(What this task involves): Reproduce the text of all rows below, replacing "Ajouter au panier" with "Mettre au panier" wherever it occurs and leaving everything else unchanged. Omit the pictures from the answer.
^^^^
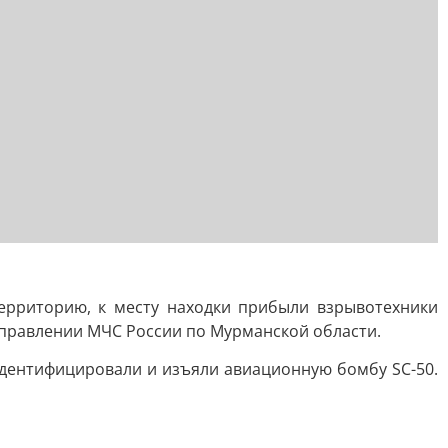
ерриторию, к месту находки прибыли взрывотехники
управлении МЧС России по Мурманской области.
идентифицировали и изъяли авиационную бомбу SC-50.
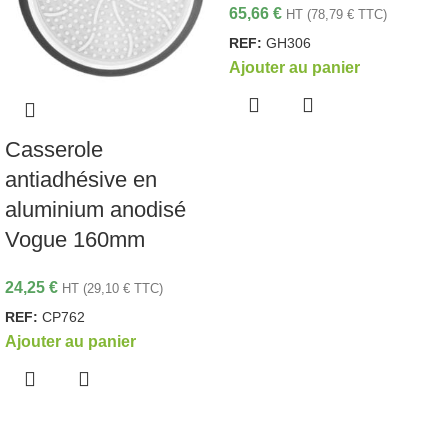
65,66
€
HT (
78,79
€
TTC)
REF:
GH306
Ajouter au panier
Casserole
antiadhésive en
aluminium anodisé
Vogue 160mm
24,25
€
HT (
29,10
€
TTC)
REF:
CP762
Ajouter au panier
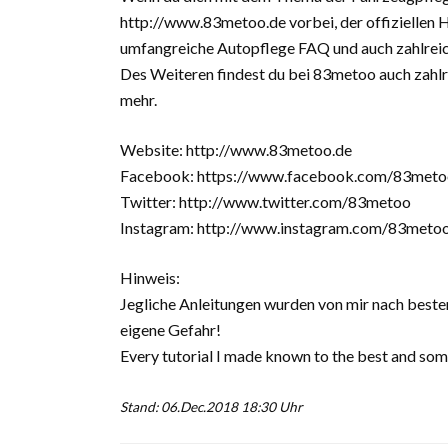
http://www.83metoo.de vorbei, der offiziellen 
umfangreiche Autopflege FAQ und auch zahlreic
Des Weiteren findest du bei 83metoo auch zahlr
mehr.
Website: http://www.83metoo.de
Facebook: https://www.facebook.com/83meto
Twitter: http://www.twitter.com/83metoo
Instagram: http://www.instagram.com/83meto
Hinweis:
Jegliche Anleitungen wurden von mir nach beste
eigene Gefahr!
Every tutorial I made known to the best and some
Stand: 06.Dec.2018 18:30 Uhr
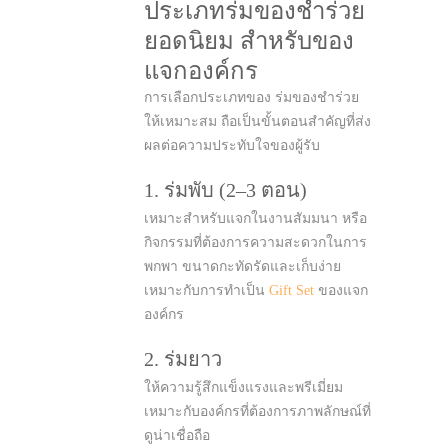
ประเภทร่มของชำร่วย
ยอดนิยม สำหรับของ
แจกองค์กร
การเลือกประเภทของ ร่มของชำร่วย
ให้เหมาะสม ถือเป็นขั้นตอนสำคัญที่ส่ง
ผลต่อความประทับใจของผู้รับ
1.
ร่มพับ
(2–3 ตอน)
เหมาะสำหรับแจกในงานสัมมนา หรือ
กิจกรรมที่ต้องการความสะดวกในการ
พกพา ขนาดกะทัดรัดและเก็บง่าย
เหมาะกับการทำเป็น
Gift Set
ของแจก
องค์กร
2. ร่มยาว
ให้ความรู้สึกแข็งแรงและพรีเมี่ยม
เหมาะกับองค์กรที่ต้องการภาพลักษณ์ที่
ดูน่าเชื่อถือ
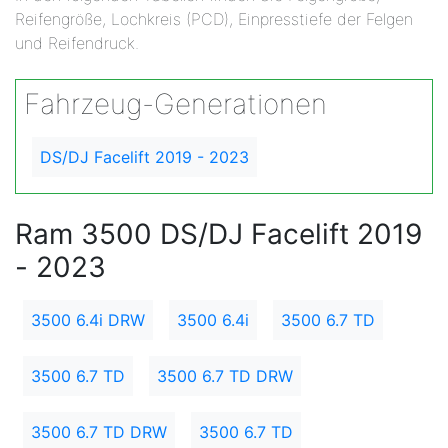
Reifengröße, Lochkreis (PCD), Einpresstiefe der Felgen
und Reifendruck.
Fahrzeug-Generationen
DS/DJ Facelift 2019 - 2023
Ram 3500 DS/DJ Facelift 2019
- 2023
3500 6.4i DRW
3500 6.4i
3500 6.7 TD
3500 6.7 TD
3500 6.7 TD DRW
3500 6.7 TD DRW
3500 6.7 TD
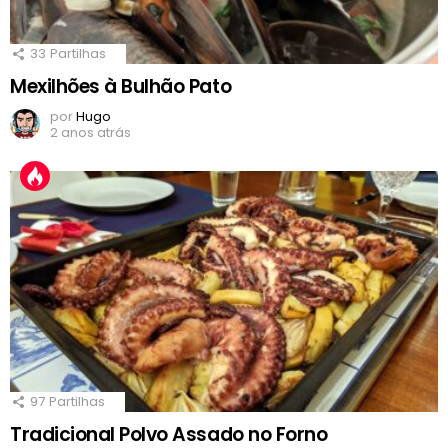
33
Partilhas
Mexilhões à Bulhão Pato
por
Hugo
2 anos atrás
97
Partilhas
Tradicional Polvo Assado no Forno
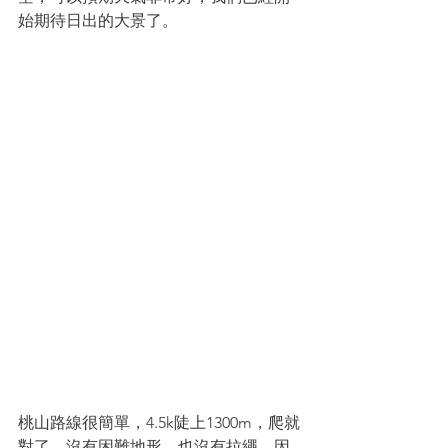
始期待日出的大景了。
桃山路線很簡單，4.5k陡上1300m，爬就
對了。沒有困難地形，也沒有拉繩，因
^^^^
(Answer to the problem):
ерриторию, к месту находки прибыли взрывотехники
управлении МЧС России по Мурманской области.
идентифицировали и изъяли авиационную бомбу SC-50.
65,66
€
HT (
78,79
€
TTC)
REF:
GH306
Mettre au panier
Casserole
antiadhésive en
aluminium anodisé
Vogue 160mm
24,25
€
HT (
29,10
€
TTC)
REF:
CP762
Mettre au panier
http://www.83metoo.de vorbei, der offiziellen 
umfangreiche Autopflege FAQ und auch zahlreic
Des Weiteren findest du bei 83metoo auch zahlr
mehr.
Website: http://www.83metoo.de
Facebook: https://www.facebook.com/83meto
Twitter: http://www.twitter.com/83metoo
Instagram: http://www.instagram.com/83meto
Hinweis:
Jegliche Anleitungen wurden von mir nach beste
eigene Gefahr!
Every tutorial I made known to the best and some
Stand: 06.Dec.2018 18:30 Uhr
ประเภทร่มของชำร่วย
ยอดนิยม สำหรับของ
แจกองค์กร
การเลือกประเภทของ ร่มของชำร่วย
ให้เหมาะสม ถือเป็นขั้นตอนสำคัญที่ส่ง
ผลต่อความประทับใจของผู้รับ
1.
ร่มพับ
(2–3 ตอน)
เหมาะสำหรับแจกในงานสัมมนา หรือ
กิจกรรมที่ต้องการความสะดวกในการ
พกพา ขนาดกะทัดรัดและเก็บง่าย
เหมาะกับการทำเป็น
Gift Set
ของแจก
องค์กร
2. ร่มยาว
ให้ความรู้สึกแข็งแรงและพรีเมี่ยม
เหมาะกับองค์กรที่ต้องการภาพลักษณ์ที่
ดูน่าเชื่อถือ
Reifengröße, Lochkreis (PCD), Einpresstiefe der Felgen
und Reifendruck.
Fahrzeug-Generationen
DS/DJ Facelift 2019 - 2023
Ram 3500 DS/DJ Facelift 2019
- 2023
3500 6.4i DRW
3500 6.4i
3500 6.7 TD
3500 6.7 TD
3500 6.7 TD DRW
3500 6.7 TD DRW
3500 6.7 TD
33
Partilhas
Mexilhões à Bulhão Pato
por
Hugo
2 anos atrás
97
Partilhas
Tradicional Polvo Assado no Forno
始期待日出的大景了。
桃山路線很簡單，4.5k陡上1300m，爬就
對了。沒有困難地形，也沒有拉繩，因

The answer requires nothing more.